Hatidze est une vieille paysanne macédonienne qui vit seule avec sa mère impotente. Les deux femmes habitent un hameau en ruines, vidé de ses habitants dans un coin reculé de la Macédoine du nord, sans eau ni électricité. Hatidze y cultive le miel en suivant les méthodes séculaires que ses ancêtres lui ont transmises et va en faire le commerce dans la capitale.
Mais ce bel équilibre est rompu par l’arrivée d’une famille turque et de son troupeau, qui se lance dans l’apiculture mais sans en respecter les règles.
Honeyland parvient sur nos écrans après avoir récolté une moisson de récompenses dans les festivals internationaux et deux nominations aux Oscars. Il peut à bon droit revendiquer un certain exotisme : la figure de l’apicultrice macédonienne est certes assez peu exploitée du cinéma contemporain. Il essaie aussi de se parer d’un sous-texte écologiste dont on sait qu’il a le vent en poupe aujourd’hui dans l’opinion publique et dans le documentaire.

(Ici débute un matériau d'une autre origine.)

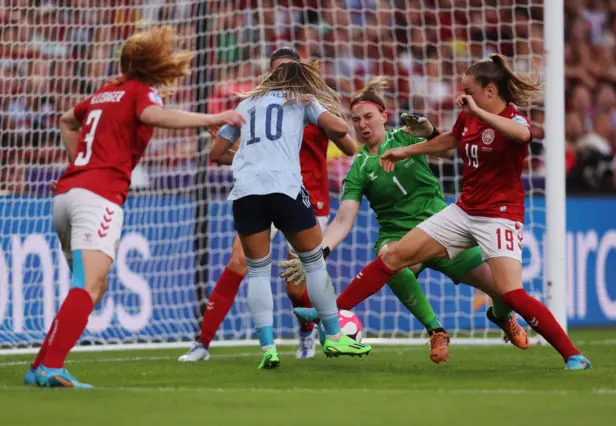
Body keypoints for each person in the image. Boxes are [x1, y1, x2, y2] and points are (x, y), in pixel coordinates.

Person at [295, 55, 592, 370]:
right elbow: (452, 140)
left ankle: (571, 354)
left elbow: (522, 135)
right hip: (463, 211)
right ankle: (331, 311)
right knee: (391, 257)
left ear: (490, 91)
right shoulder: (467, 117)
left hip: (500, 216)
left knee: (509, 292)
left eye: (468, 90)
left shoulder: (512, 118)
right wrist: (408, 149)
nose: (462, 96)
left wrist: (475, 113)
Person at [23, 26, 246, 388]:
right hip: (98, 195)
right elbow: (154, 117)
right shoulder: (140, 93)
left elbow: (67, 119)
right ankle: (51, 367)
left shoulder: (104, 92)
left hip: (66, 195)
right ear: (154, 65)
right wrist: (213, 118)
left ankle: (40, 367)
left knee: (91, 287)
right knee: (89, 286)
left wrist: (77, 165)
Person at [281, 77, 529, 364]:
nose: (362, 124)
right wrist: (316, 255)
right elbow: (342, 221)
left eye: (368, 117)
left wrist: (431, 131)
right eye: (356, 119)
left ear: (384, 116)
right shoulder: (359, 168)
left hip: (444, 232)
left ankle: (502, 316)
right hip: (398, 237)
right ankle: (436, 330)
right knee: (389, 256)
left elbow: (449, 151)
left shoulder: (405, 137)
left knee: (502, 287)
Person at [178, 48, 357, 362]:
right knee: (239, 263)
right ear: (270, 73)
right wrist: (247, 157)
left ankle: (303, 335)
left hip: (307, 194)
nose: (282, 74)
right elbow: (230, 153)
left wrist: (325, 114)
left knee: (293, 283)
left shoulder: (308, 101)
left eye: (287, 68)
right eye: (276, 69)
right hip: (273, 188)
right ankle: (202, 343)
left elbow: (348, 144)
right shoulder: (267, 104)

Mais ce sont bien là ses seules qualités.
Car Honeyland n’a pas grand-chose à dire une fois qu’il a filmé, caméra à l’épaule ou avec un drone, la silhouette dégingandée de Hatidze sur les chemins de Macédoine, nimbée dans un contre-jour poétique, et ses gestes patients pour récolter le miel. Pour épicer un peu un scénario menacé d’immobilisme, les deux réalisateurs se sont focalisés sur une querelle de voisinage.

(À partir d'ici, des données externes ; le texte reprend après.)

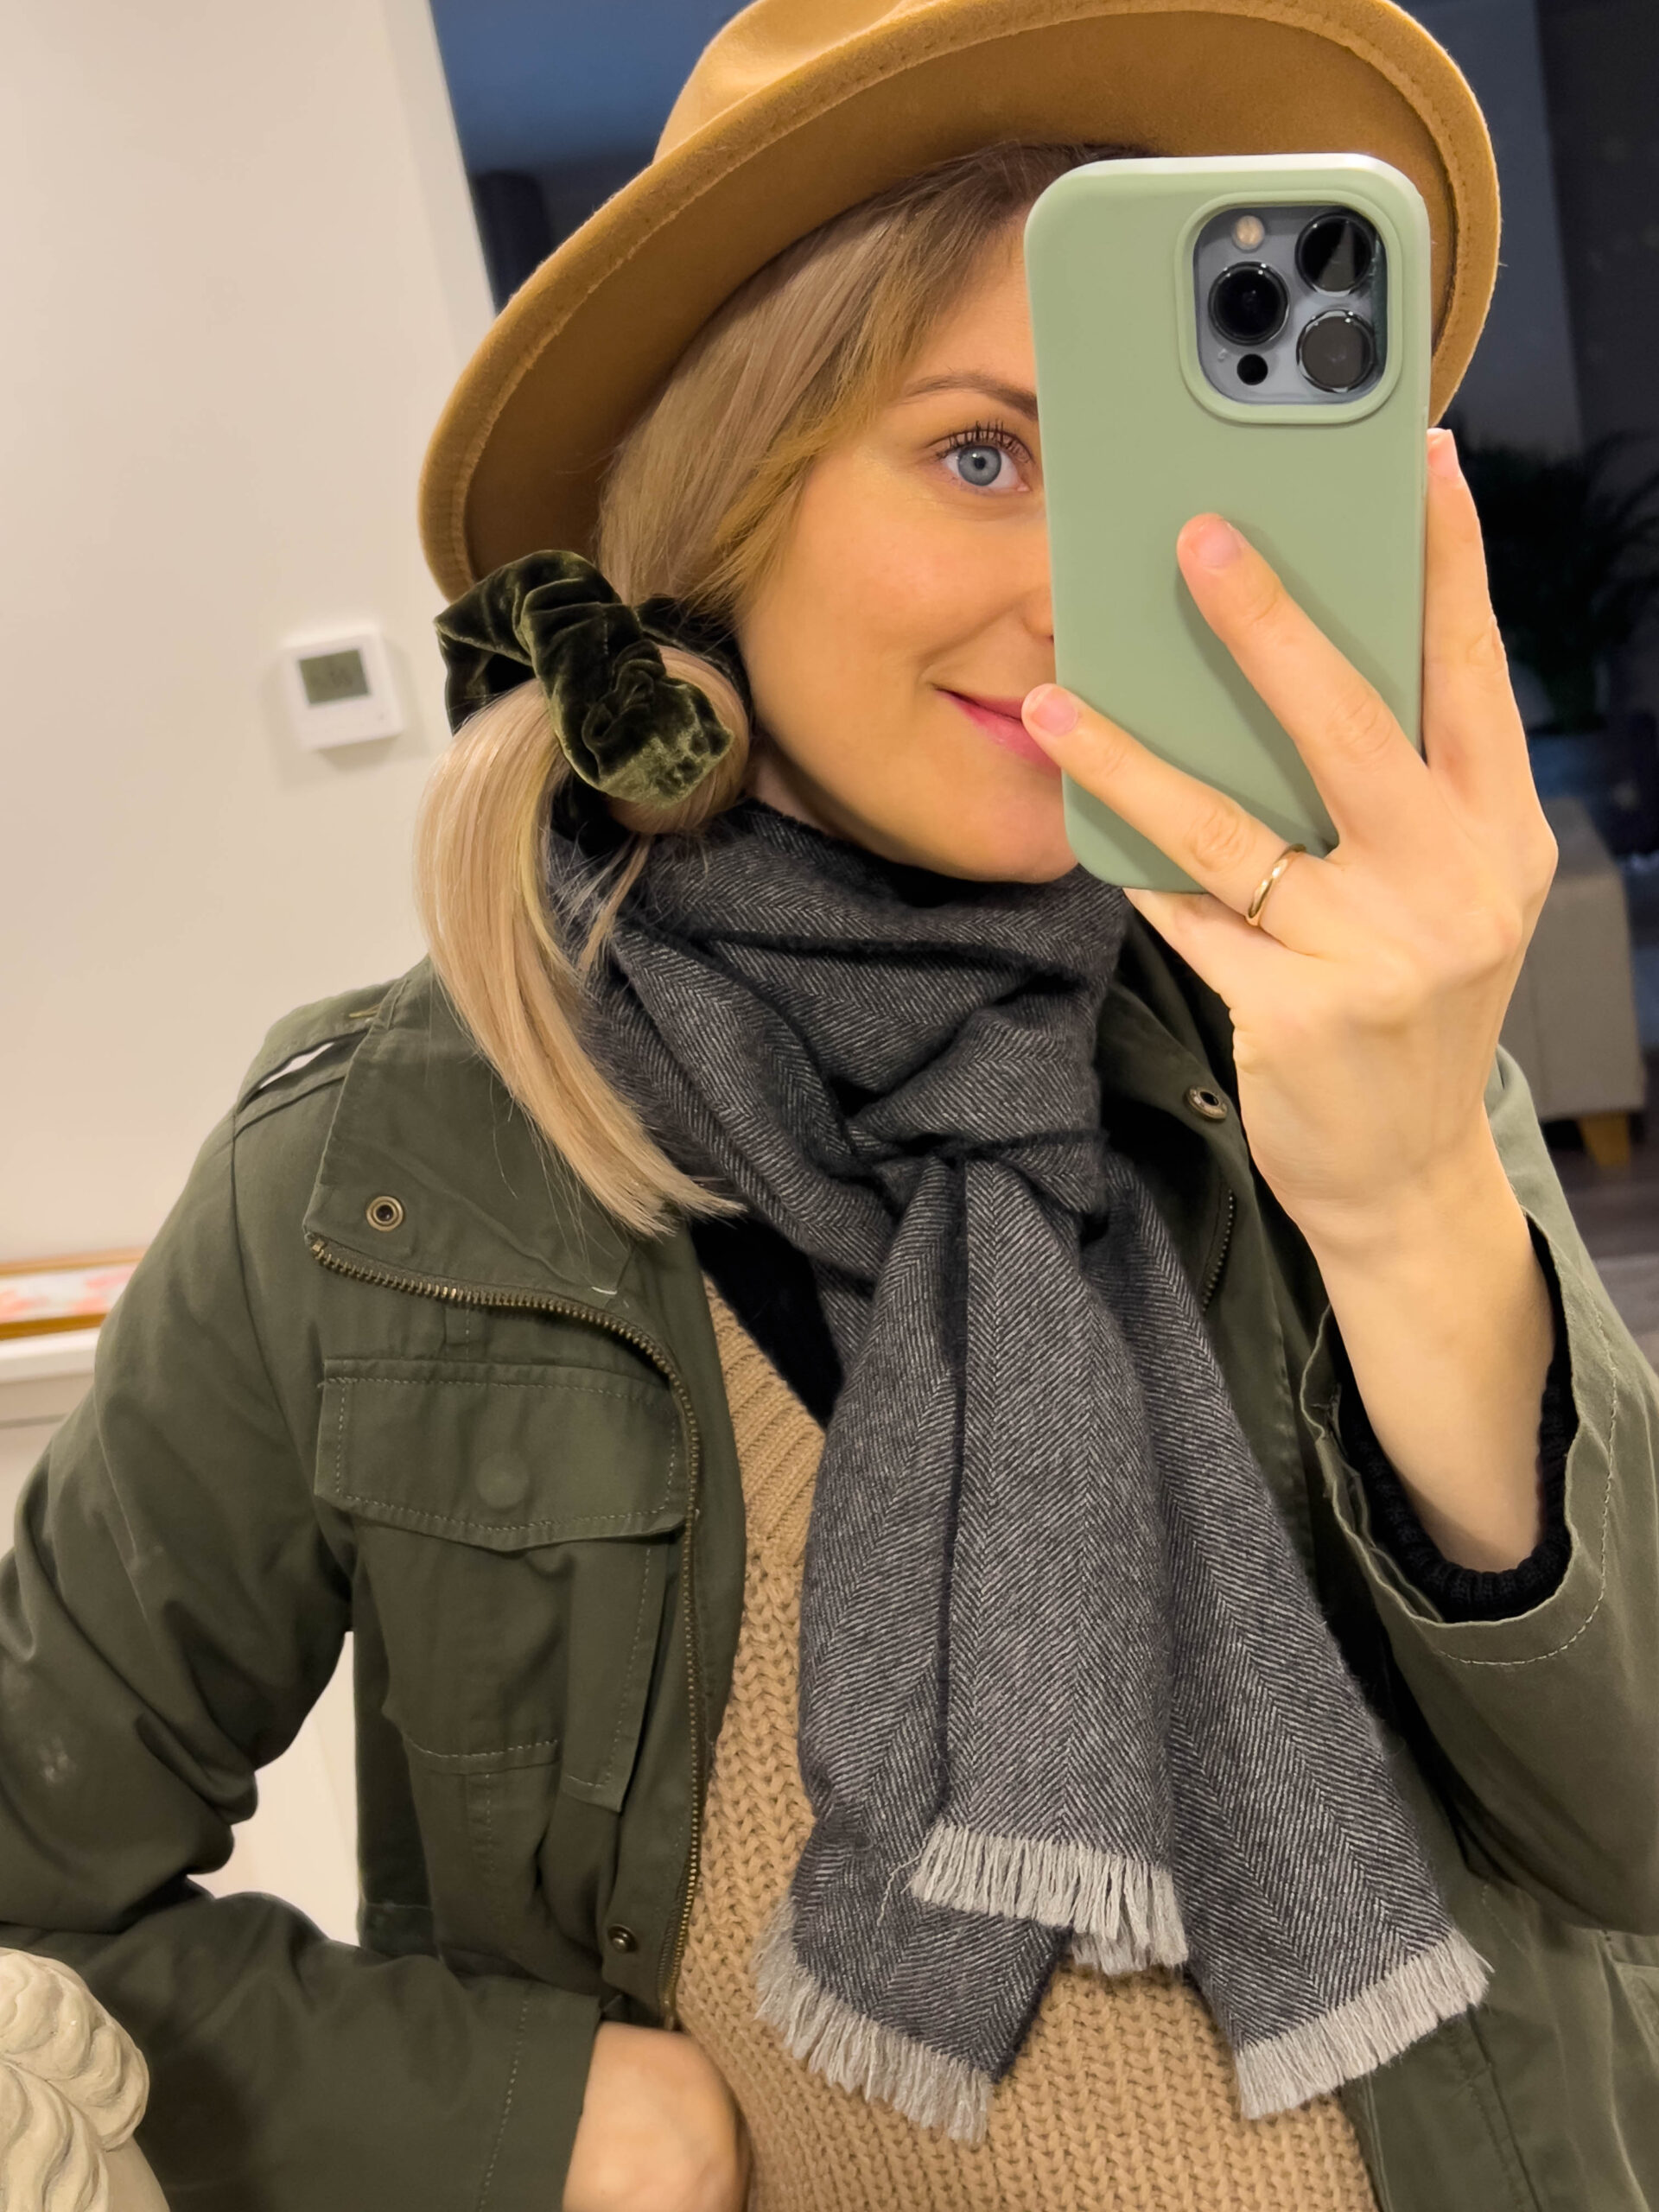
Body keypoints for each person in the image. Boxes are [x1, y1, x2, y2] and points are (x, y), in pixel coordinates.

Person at [3, 3, 1656, 2209]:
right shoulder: (381, 1169)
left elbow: (1630, 1832)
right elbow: (37, 1871)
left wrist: (1413, 1188)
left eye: (1168, 480)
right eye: (982, 453)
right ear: (728, 494)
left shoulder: (1343, 1035)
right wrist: (525, 2114)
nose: (1089, 591)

Cette histoire quasiment sans paroles a la simplicité d’une tragédie grecque – Grèce limitrophe dont on sait qu’elle a mené la vie dure aux autorités macédoniennes dans le choix du nom de leur pays. Entre la vertueuse Hatidze, gardienne des pratiques ancestrales d’apiculture, qui voit d’un mauvais œil l’arrivée de ces voisins nombreux et bruyants, mais leur réserve néanmoins bon accueil, et Hussein, sa femme, ses sept (!) enfants, son troupeau beuglant et son avidité au gain qui le pousse à surexploiter la flore mellifère, le conflit est inévitable.
On aurait aimé mieux connaître Hatidze et ce qui se cache derrière son sourire triste, les renoncements dont a été faite sa vie. Mais en voulant raconter une histoire, les réalisateurs renoncent à dresser le portrait de cette héroïne attachante.